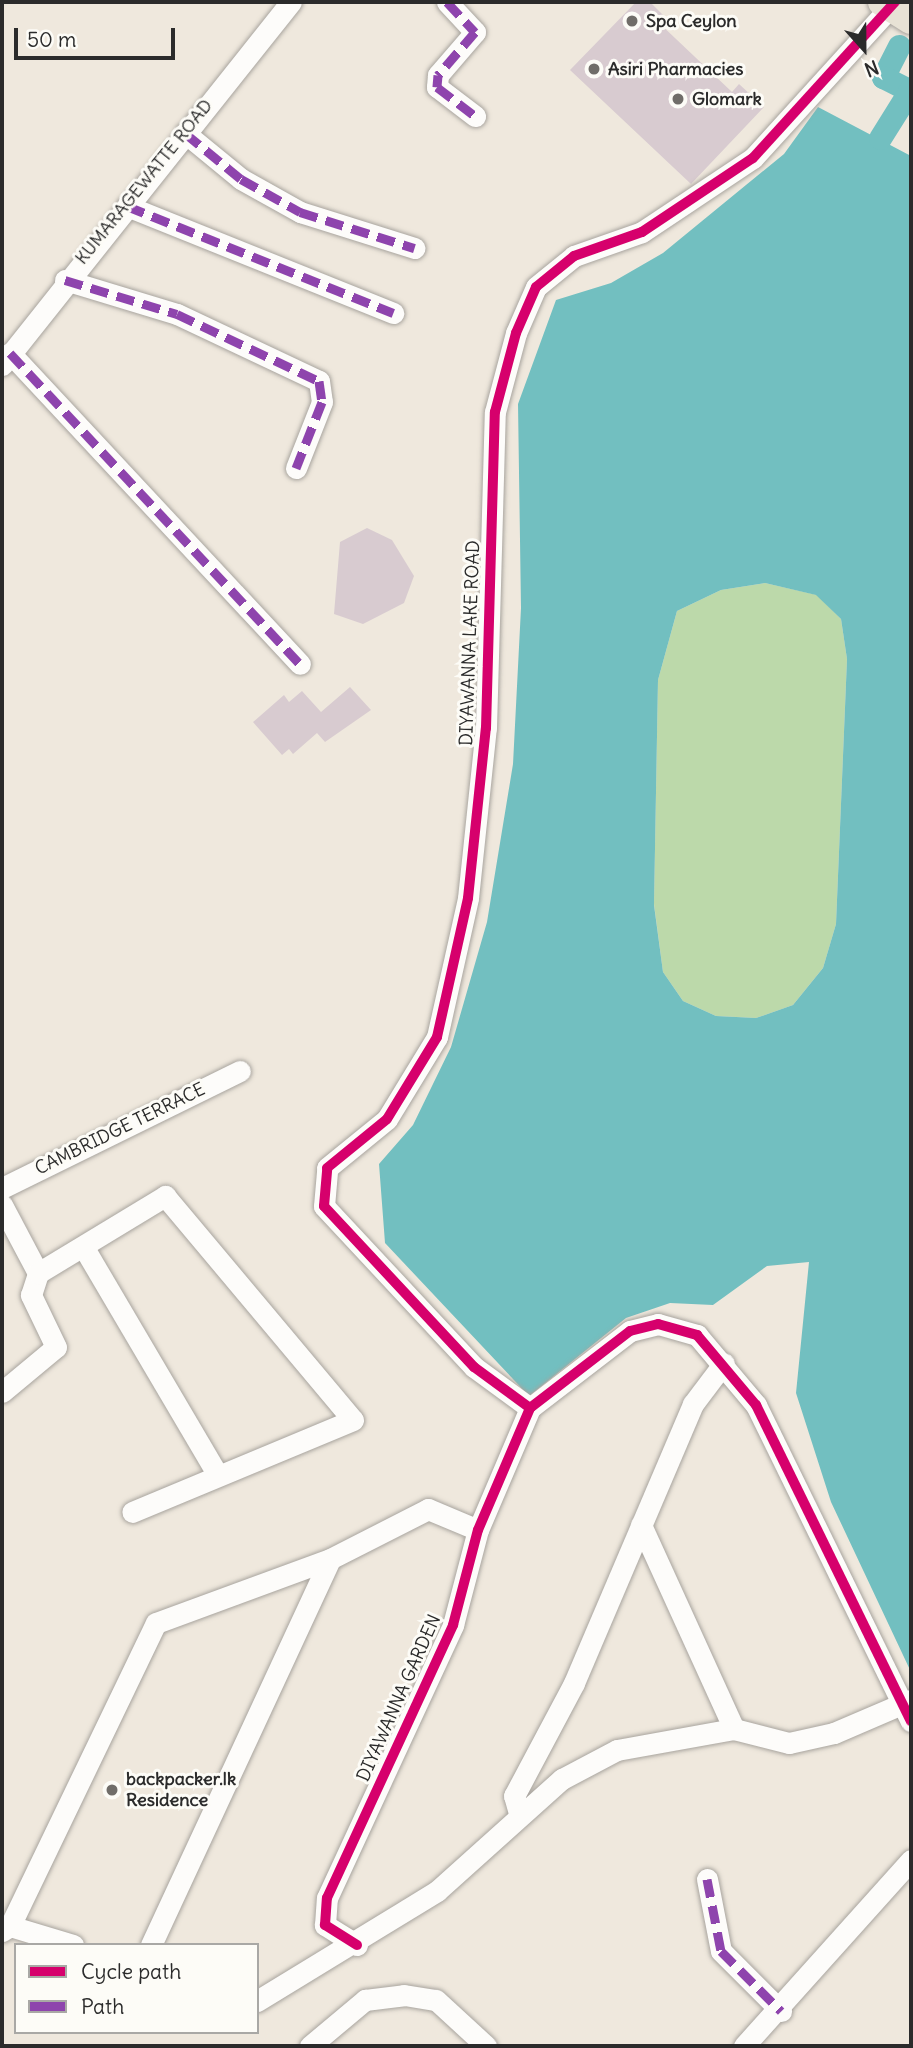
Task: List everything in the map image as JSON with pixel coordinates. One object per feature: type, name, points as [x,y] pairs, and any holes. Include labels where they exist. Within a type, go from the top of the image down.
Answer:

________________________

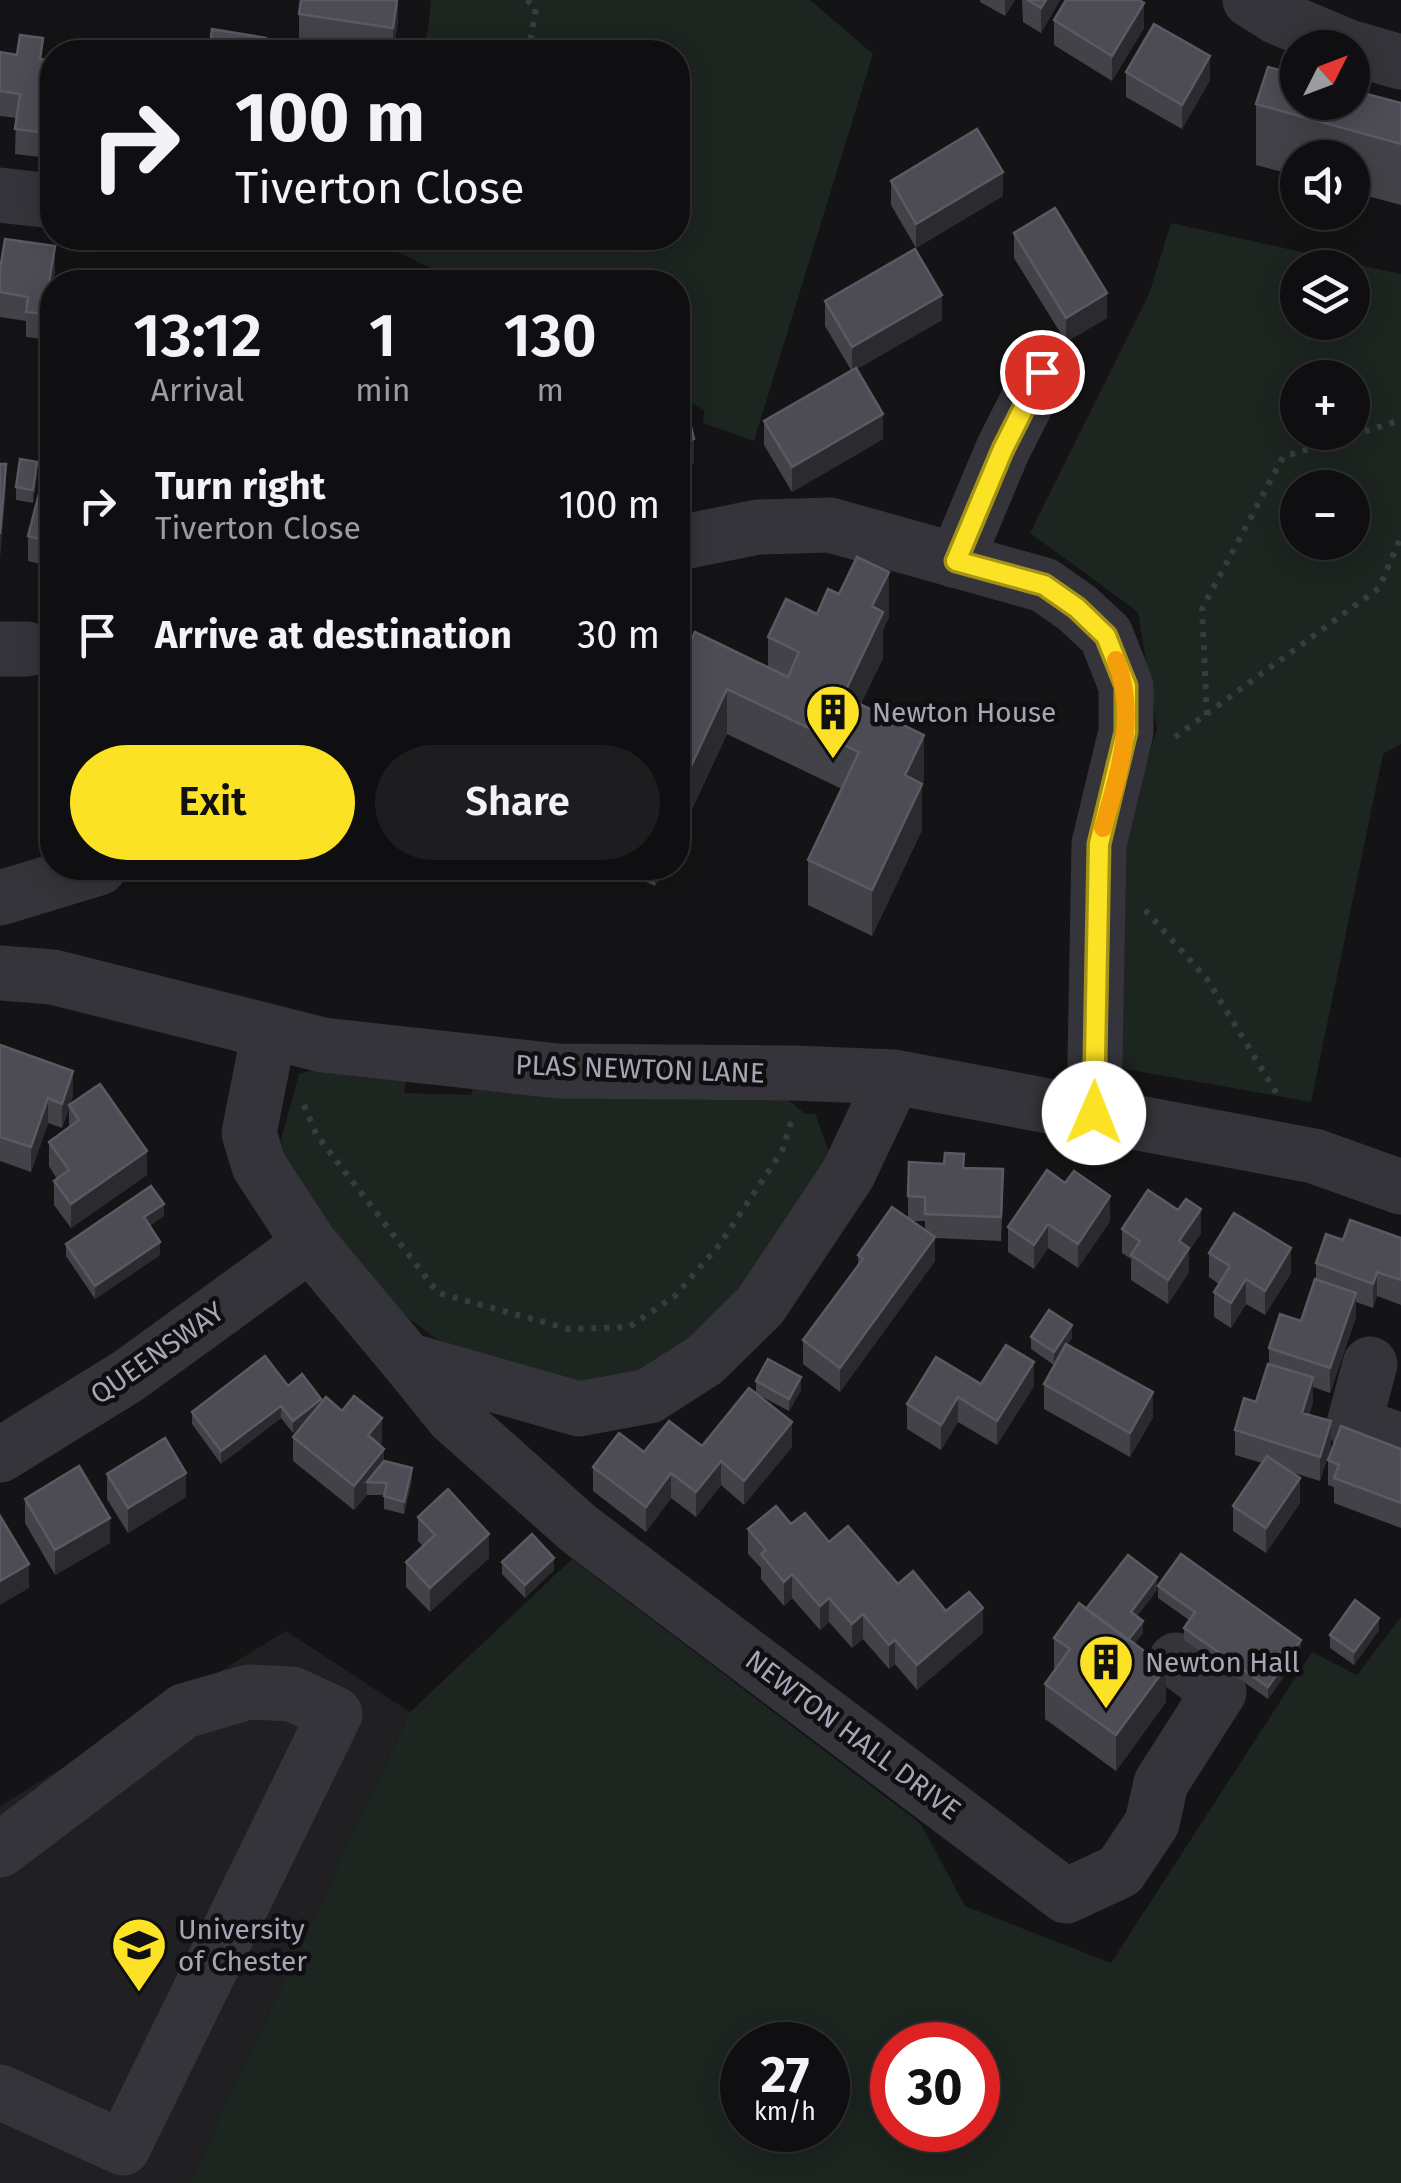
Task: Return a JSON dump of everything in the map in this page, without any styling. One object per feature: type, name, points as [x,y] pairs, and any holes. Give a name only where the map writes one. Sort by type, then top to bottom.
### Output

________________________

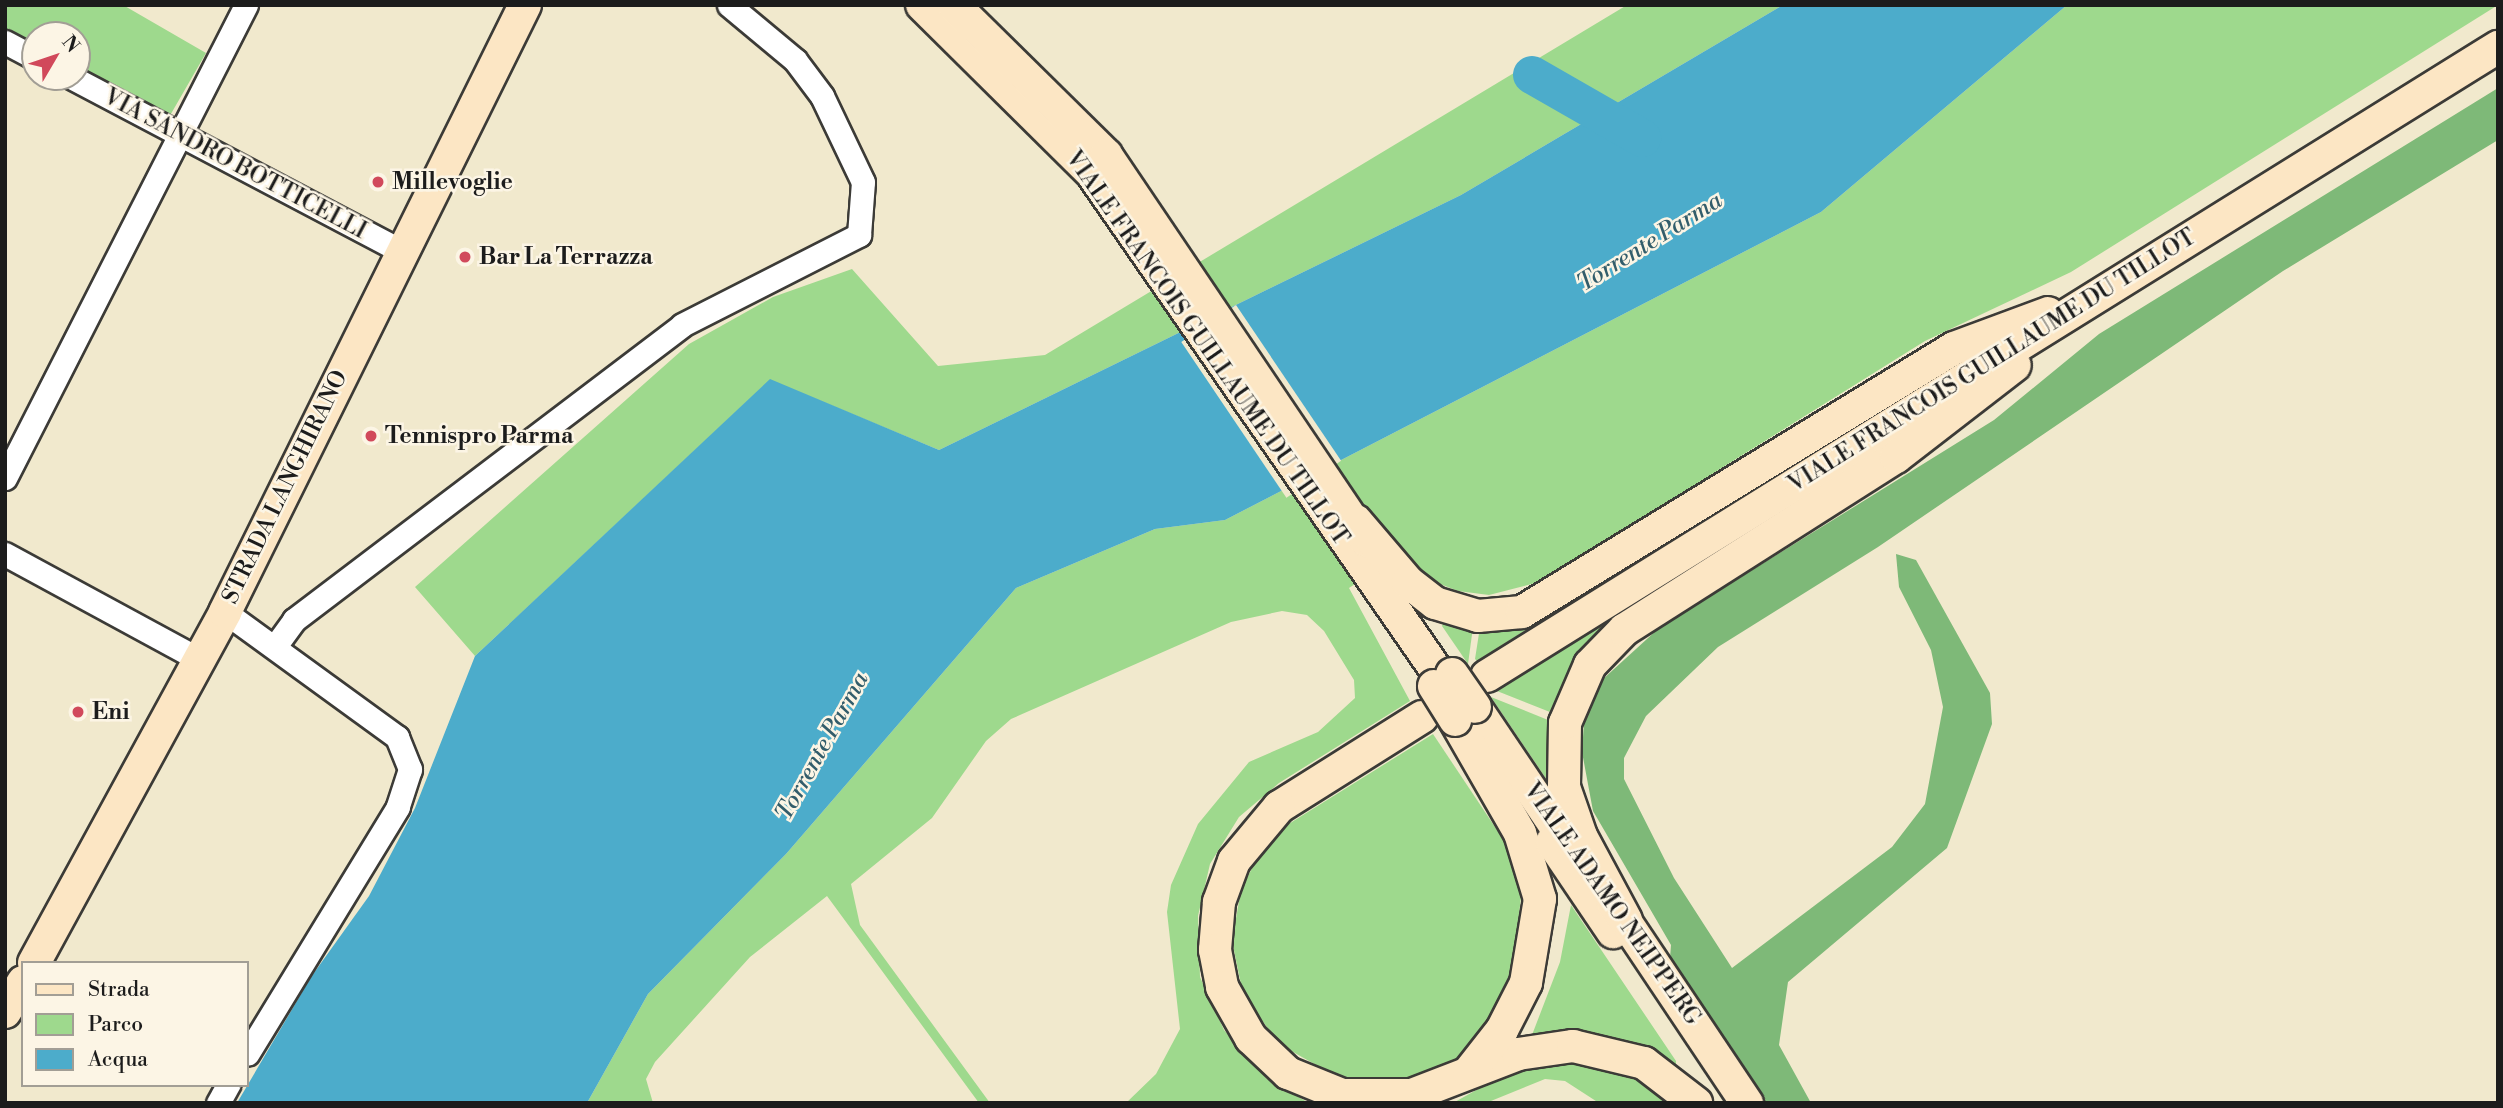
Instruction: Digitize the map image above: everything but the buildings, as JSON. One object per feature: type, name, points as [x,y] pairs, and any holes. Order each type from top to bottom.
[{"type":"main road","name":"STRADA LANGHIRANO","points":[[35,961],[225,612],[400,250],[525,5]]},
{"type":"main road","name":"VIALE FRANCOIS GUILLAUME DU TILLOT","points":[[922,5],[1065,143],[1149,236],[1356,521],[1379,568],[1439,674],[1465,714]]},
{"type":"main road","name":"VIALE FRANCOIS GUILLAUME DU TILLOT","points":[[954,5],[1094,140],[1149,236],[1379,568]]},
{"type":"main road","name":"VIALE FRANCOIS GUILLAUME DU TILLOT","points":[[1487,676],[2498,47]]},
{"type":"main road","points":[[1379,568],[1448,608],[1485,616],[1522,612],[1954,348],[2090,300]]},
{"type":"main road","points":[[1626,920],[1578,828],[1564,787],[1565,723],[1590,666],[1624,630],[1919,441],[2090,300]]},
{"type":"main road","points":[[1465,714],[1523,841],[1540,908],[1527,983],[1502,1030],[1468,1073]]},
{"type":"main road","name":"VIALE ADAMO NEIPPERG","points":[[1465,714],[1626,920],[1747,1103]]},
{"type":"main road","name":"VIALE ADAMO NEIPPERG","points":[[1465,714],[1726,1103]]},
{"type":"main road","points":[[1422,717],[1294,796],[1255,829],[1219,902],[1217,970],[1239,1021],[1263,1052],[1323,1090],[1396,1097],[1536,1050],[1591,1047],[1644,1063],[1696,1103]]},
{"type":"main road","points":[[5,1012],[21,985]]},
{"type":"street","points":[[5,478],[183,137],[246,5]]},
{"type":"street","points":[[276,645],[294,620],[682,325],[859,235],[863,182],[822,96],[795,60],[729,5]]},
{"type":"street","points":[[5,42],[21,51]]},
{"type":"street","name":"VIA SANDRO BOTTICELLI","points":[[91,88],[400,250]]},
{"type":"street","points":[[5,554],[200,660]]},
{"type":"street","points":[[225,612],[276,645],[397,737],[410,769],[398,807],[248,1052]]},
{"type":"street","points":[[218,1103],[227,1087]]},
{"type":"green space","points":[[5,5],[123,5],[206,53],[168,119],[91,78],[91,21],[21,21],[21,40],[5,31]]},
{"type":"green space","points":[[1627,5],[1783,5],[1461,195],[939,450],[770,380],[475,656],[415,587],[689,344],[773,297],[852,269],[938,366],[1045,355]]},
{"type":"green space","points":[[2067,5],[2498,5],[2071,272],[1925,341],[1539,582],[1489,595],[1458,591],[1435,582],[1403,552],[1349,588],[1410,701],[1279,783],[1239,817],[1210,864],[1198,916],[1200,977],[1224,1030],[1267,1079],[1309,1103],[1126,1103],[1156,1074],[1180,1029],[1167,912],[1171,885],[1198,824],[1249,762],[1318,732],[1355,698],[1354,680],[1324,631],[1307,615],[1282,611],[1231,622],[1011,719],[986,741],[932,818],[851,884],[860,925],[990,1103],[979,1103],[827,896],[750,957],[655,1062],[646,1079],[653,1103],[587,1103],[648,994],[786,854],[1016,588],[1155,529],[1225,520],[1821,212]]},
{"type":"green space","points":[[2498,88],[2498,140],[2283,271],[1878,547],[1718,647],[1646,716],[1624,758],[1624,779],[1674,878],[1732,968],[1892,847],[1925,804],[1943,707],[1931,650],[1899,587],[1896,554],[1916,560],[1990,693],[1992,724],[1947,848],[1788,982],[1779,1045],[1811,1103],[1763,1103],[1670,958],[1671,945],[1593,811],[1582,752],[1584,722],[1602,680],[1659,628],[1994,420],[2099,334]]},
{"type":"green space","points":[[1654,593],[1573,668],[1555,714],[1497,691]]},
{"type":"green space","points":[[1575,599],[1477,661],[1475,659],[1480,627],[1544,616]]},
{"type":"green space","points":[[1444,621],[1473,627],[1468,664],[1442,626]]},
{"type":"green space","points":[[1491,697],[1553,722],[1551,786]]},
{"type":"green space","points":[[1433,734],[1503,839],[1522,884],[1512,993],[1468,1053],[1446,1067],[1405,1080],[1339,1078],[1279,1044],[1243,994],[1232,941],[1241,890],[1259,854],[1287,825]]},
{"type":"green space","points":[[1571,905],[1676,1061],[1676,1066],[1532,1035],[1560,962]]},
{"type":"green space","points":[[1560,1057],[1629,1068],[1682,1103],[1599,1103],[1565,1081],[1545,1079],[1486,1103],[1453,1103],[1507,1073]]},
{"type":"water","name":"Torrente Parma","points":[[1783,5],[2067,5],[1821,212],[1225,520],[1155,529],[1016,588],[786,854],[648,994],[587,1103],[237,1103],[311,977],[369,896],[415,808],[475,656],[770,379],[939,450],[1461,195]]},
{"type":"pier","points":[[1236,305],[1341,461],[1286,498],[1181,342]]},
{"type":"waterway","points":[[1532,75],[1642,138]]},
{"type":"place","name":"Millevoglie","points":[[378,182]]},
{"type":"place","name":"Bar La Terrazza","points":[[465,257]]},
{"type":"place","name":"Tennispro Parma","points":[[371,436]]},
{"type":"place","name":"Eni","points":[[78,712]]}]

________________________

# WHAT THE EXERCISE ASKS:
Across the records above, return every line that contains the word "Task".

# RESPONSE:
Task: List everything in the map image as JSON with pixel coordinates. One object per feature: type, name, points as [x,y] pairs, and any holes. Include labels where they exist. Within a type, go from the top of the image down.
Task: Return a JSON dump of everything in the map in this page, without any styling. One object per feature: type, name, points as [x,y] pairs, and any holes. Give a name only where the map writes one. Sort by type, then top to bottom.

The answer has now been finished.